Mass-Independent Gravitationally Induced Entanglement

TL;DR

This paper analytically demonstrates that gravitationally induced entanglement between two matter interferometers is mass-independent and explores how interaction effects can constrain the mass range of experimental systems, considering realistic noise.

Contribution

It provides an exact analytical solution for gravitationally induced entanglement in Stern-Gerlach interferometers, revealing mass independence and experimental bounds on mesoscopic masses.

Findings

Entangling phase is mass-independent for both unitary and open dynamics.

Interaction effects prevent perfect recombination of the center of mass.
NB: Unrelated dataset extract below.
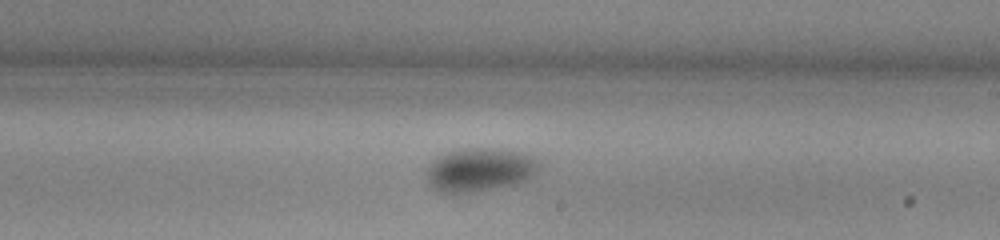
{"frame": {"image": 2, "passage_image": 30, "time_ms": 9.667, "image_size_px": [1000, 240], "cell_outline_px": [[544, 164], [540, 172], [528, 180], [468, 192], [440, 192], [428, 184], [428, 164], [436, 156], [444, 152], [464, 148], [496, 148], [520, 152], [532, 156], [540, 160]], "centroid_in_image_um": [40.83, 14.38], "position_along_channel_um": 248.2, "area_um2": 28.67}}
Realistic noise tightens bounds on the mass range for experiments.

Abstract

We analytically solve the entangling quantum dynamics of two interacting Stern-Gerlach Interferometers~(SGI). Each SGI exploits an operator-valued force applied by a qubit to create and recombine a non-Gaussian state of matter. The entangling phase between the two qubits generated by the leading-order gravitational interaction of the massive degrees of freedom is found to be mass-independent, both for unitary and open dynamics, irrespective of the temperature and squeezing of the initial states. Further, we show that the solution of the four interferometric paths reveals that the mere presence of the interaction does not allow for a perfect recombination of the centre of mass. This second-order effect, alongside higher-order interaction terms, can be used to bound the mass from above and below, thus restricting the experiment's regime to mesoscopic masses. By solving the open dynamics which includes diffusion and dephasing with initial squeezed thermal states, the bounds are tightened by the inclusion of realistic experimental noise. We discuss diamagnetic levitated masses with embedded NV-centres as a specific physical implementation.